* _Input data_:
=== Section Start ===

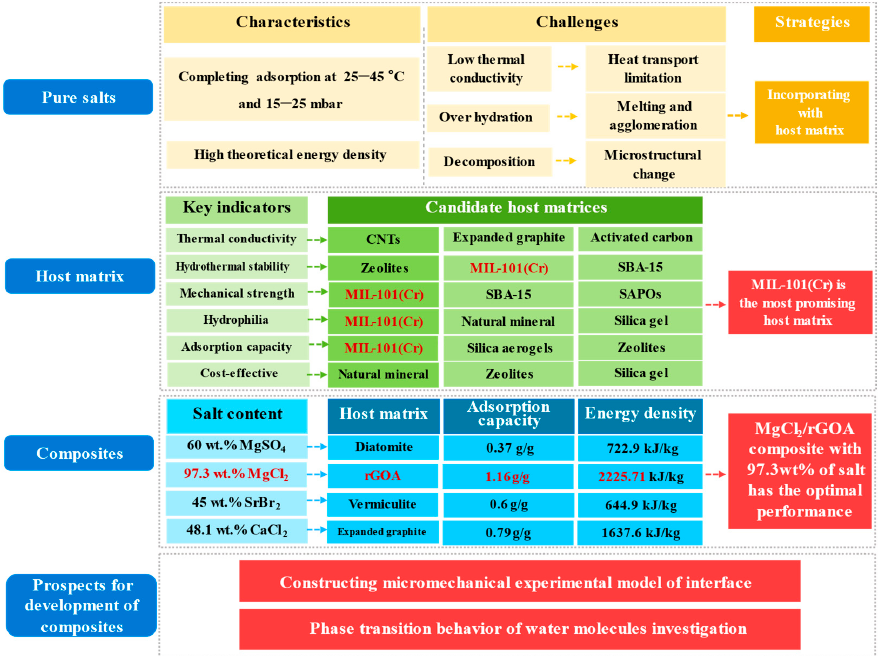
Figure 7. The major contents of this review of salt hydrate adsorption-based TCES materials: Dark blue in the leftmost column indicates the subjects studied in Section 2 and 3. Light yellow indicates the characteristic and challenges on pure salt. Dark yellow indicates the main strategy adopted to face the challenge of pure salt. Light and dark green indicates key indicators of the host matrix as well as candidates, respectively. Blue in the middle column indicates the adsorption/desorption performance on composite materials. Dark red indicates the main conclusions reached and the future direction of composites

=== Section End ===
=== Section Start ===

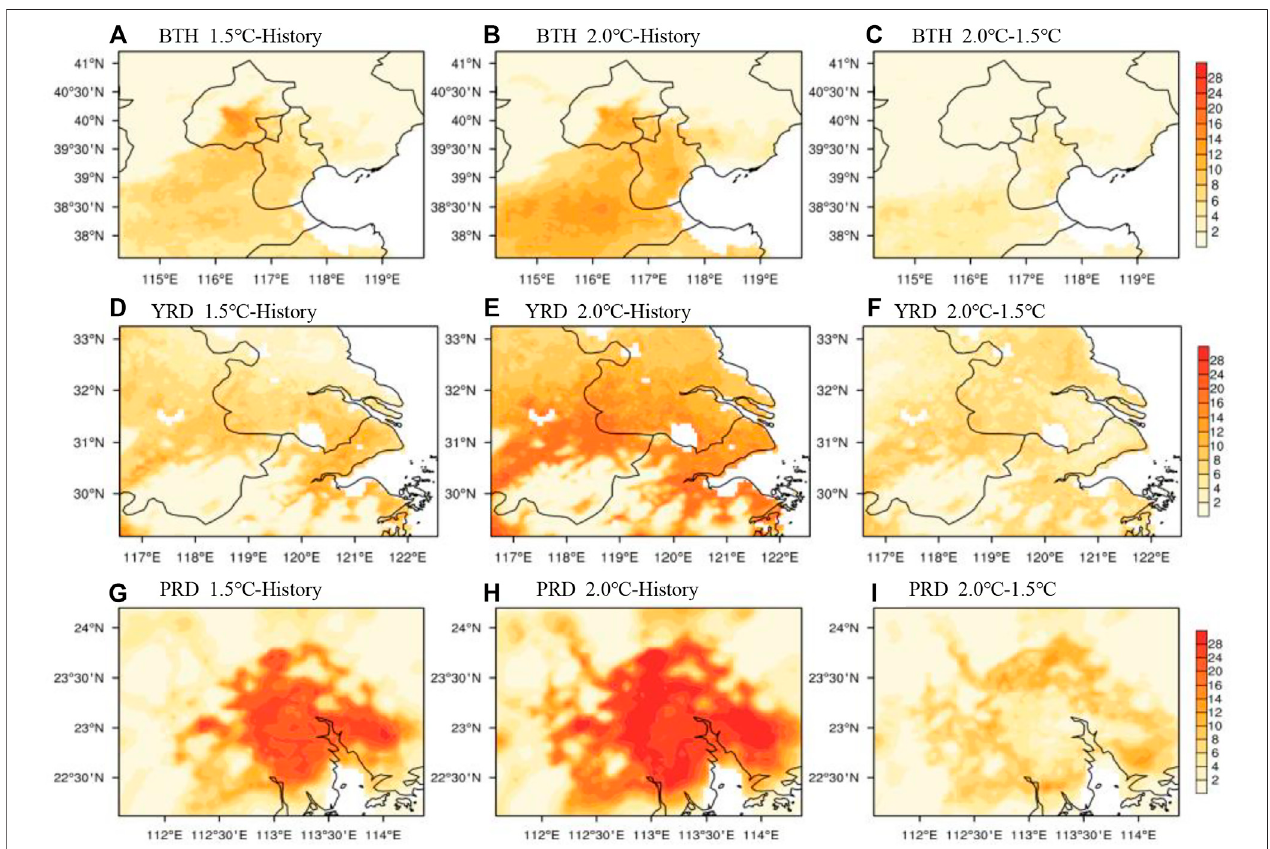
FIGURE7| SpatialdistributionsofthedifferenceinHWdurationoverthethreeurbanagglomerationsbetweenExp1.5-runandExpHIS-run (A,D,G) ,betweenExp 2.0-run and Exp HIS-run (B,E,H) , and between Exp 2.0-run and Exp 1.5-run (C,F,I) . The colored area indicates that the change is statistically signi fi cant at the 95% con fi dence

=== Section End ===
=== Section Start ===

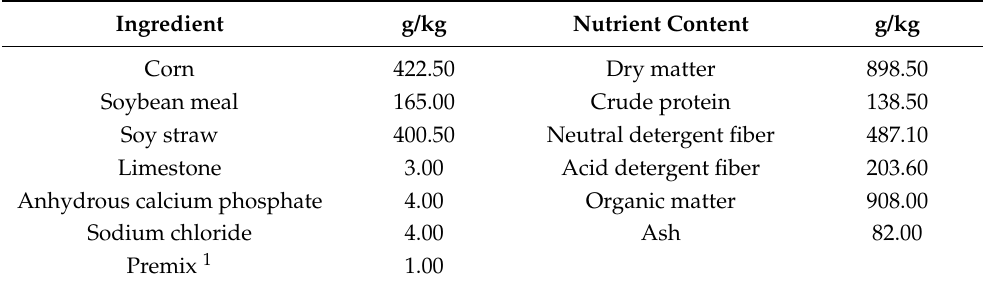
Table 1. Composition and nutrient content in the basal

=== Section End ===

* _Work to be completed_: Report, from the entries above, each line where "indicates" is found.

* _Written answer_:
Figure 7. The major contents of this review of salt hydrate adsorption-based TCES materials: Dark blue in the leftmost column indicates the subjects studied in Section 2 and 3. Light yellow indicates the characteristic and challenges on pure salt. Dark yellow indicates the main strategy adopted to face the challenge of pure salt. Light and dark green indicates key indicators of the host matrix as well as candidates, respectively. Blue in the middle column indicates the adsorption/desorption performance on composite materials. Dark red indicates the main conclusions reached and the future direction of composites
FIGURE7| SpatialdistributionsofthedifferenceinHWdurationoverthethreeurbanagglomerationsbetweenExp1.5-runandExpHIS-run (A,D,G) ,betweenExp 2.0-run and Exp HIS-run (B,E,H) , and between Exp 2.0-run and Exp 1.5-run (C,F,I) . The colored area indicates that the change is statistically signi fi cant at the 95% con fi dence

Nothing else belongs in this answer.